Normalmente, a Venus Express deveria realizar rotinas de queima de propulsor para garantir que a nave não chegava muito perto de Vénus e corria o risco de se perder na atmosfera do planeta. Mas neste caso a aventura tinha como objectivo o oposto, ou seja, reduzir a altitude da nave e permitir a exploração de regiões anteriormente desconhecidas da atmosfera de Vénus.

A campanha também proporcionou uma experiência importante para futuras missões – a travagem aerodinâmica pode ser usada para entrar na órbita de planetas com atmosferas sem ter de se transportar tanto propulsor.

Entre Maio e Junho de 2014, o ponto mais baixo da órbita foi sendo gradualmente reduzido até cerca de 130-135 quilómetros, sendo que a parte mais importante da manobra de travagem foi realizada entre 18 de Junho e 11 de Julho.

Depois de ter passado esse mês a “surfar” a baixas altitudes dentro e fora da atmosfera, a nave aumentou novamente o ponto mais baixo da sua órbita realizando uma série de 15 pequenas queimas de propulsor, regressando a 26 de Julho aos 460 quilómetros, com um período orbital de pouco mais de 22 horas.

A missão depois continuou numa fase científica pouco intensa, enquanto a nave se voltou a aproximar gradualmente de Vénus de forma natural devido à gravidade.

Considerando a hipótese de que ainda poderia haver algum propulsor remanescente, decidiu-se corrigir esta queda natural da órbita da nave com uma nova série de manobras de subida, realizadas entre 23-30 de Novembro, numa tentativa de prolongar a missão até 2015.

Mas a 28 de Novembro perdeu-se o contacto com a Venus Express. Desde essa altura, as ligações de telemetria e telecomando têm sido parcialmente restabelecidas, mas de forma muito instável e com informações limitadas.

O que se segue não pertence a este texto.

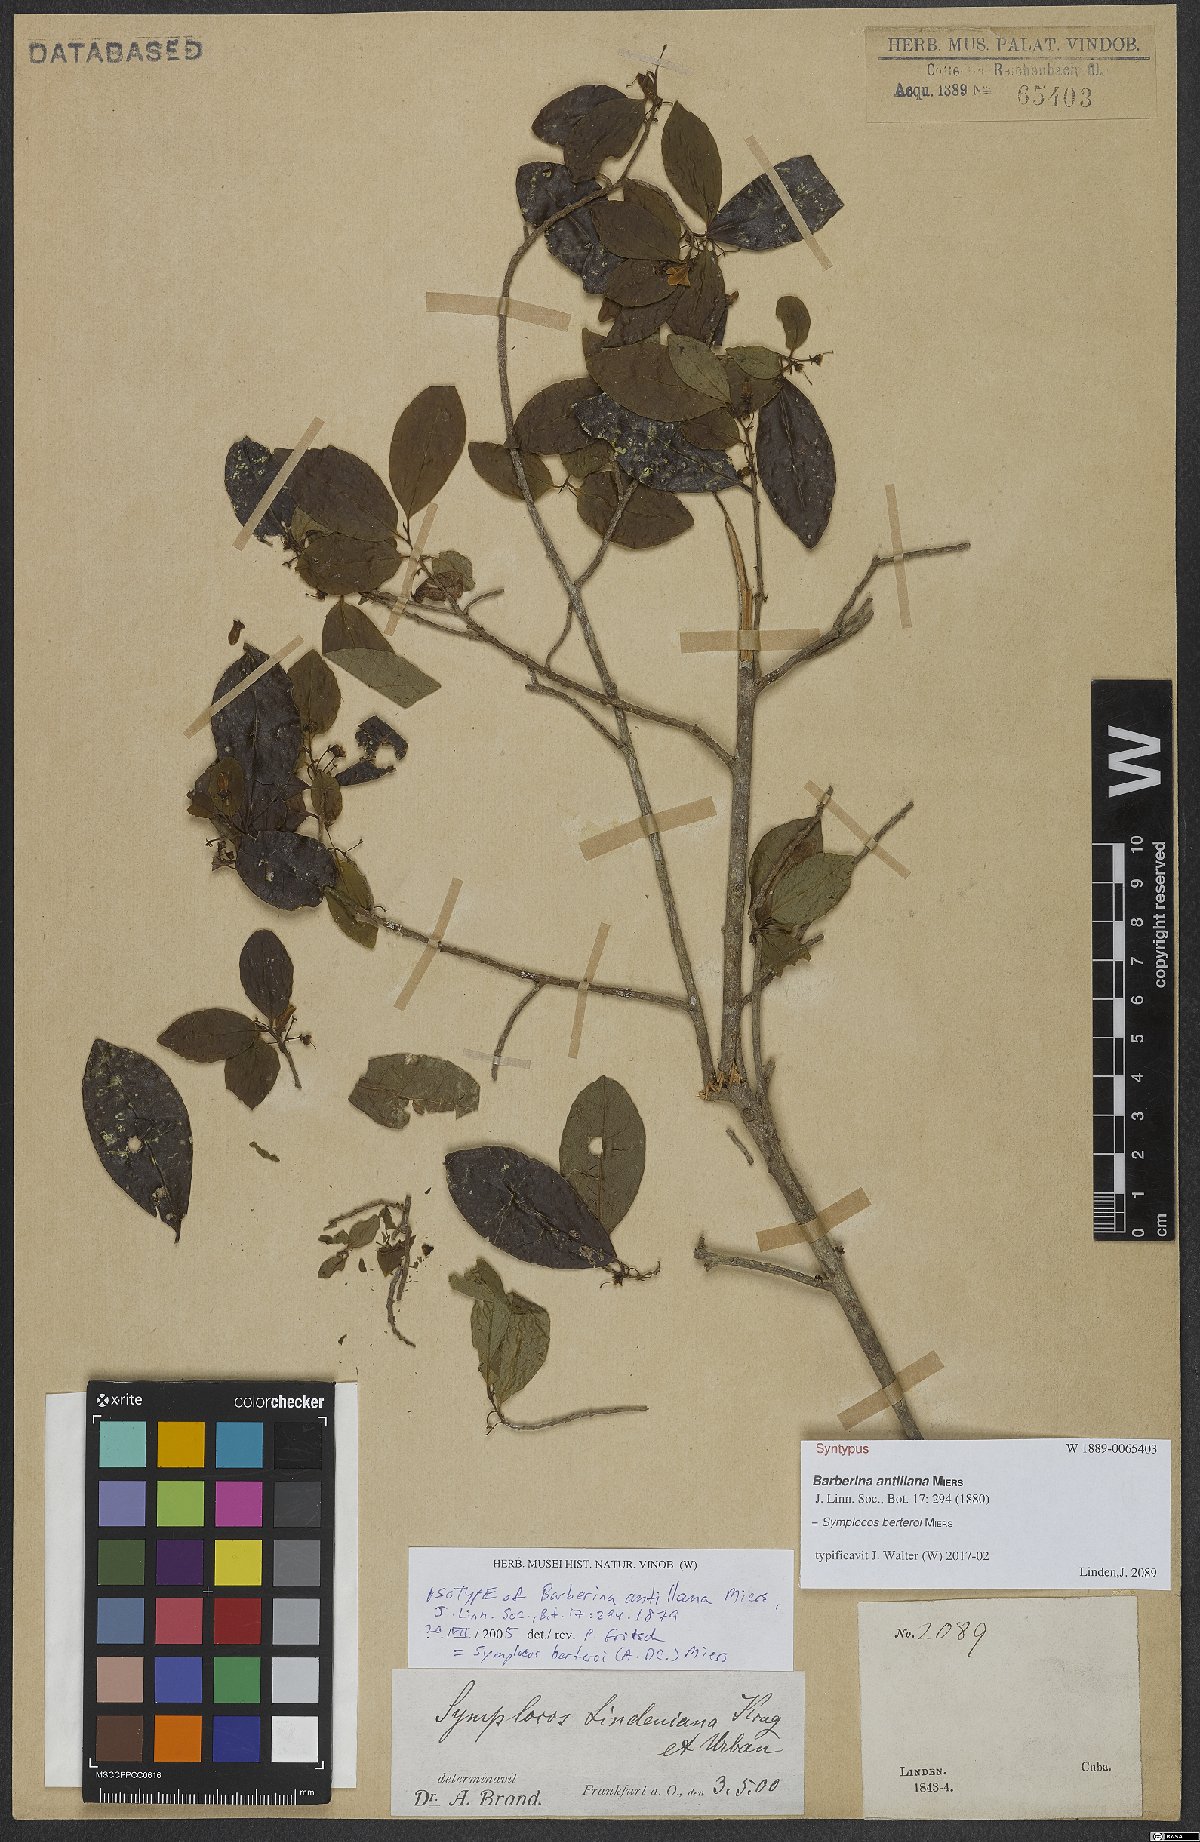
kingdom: Plantae
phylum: Tracheophyta
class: Magnoliopsida
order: Ericales
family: Symplocaceae
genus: Symplocos
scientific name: Symplocos cubensis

“As informações disponíveis mostram que a nave perdeu o controlo provavelmente devido a problemas de propulsão durante as manobras de aumento de altitude”, diz Patrick Martin, gestor da ESA da missão Venus Express.

Provavelmente, a Venus Express esgotou o propulsor que lhe restava a meio das manobras realizadas em Novembro.”

Ao contrário dos carros e dos aviões, as naves espaciais não têm indicadores de combustível. Assim, é difícil de prever – especialmente depois de muito tempo no espaço – até quando dura o propulsor de qualquer satélite. Por isso, não se podia ter previsto o fim, mas por outro lado este não foi completamente inesperado.

Sem propulsor não é possível controlar a altitude da nave e orientá-la a em direcção à Terra para manter as comunicações. Também é impossível subir mais a sua altitude, o que significa que a Venus Express irá naturalmente afundar-se mais na atmosfera durante as próximas semanas.

Depois de mais de oito anos na órbita de Vénus, sabíamos que a nossa nave estava esgotada“, diz Adam Williams, gestor de operações da ESA.

Era de esperar que o resto do propulsor se esgotasse durante este período, mas estamos satisfeitos por ter sido todo gasto até a última gota.”

Durante sua missão a Vénus, a nave realizou um estudo abrangente da ionosfera e da atmosfera do planeta e permitiu-nos tirar conclusões importantes sobre a superfície deste“, diz Håkan Svedhem, cientista da ESA do projecto Venus Express.

Vénus tem uma temperatura superficial de mais de 450°C, muito mais quente do que um forno de cozinha normal e a sua atmosfera é extremamente densa, uma mistura asfixiante de gases nocivos.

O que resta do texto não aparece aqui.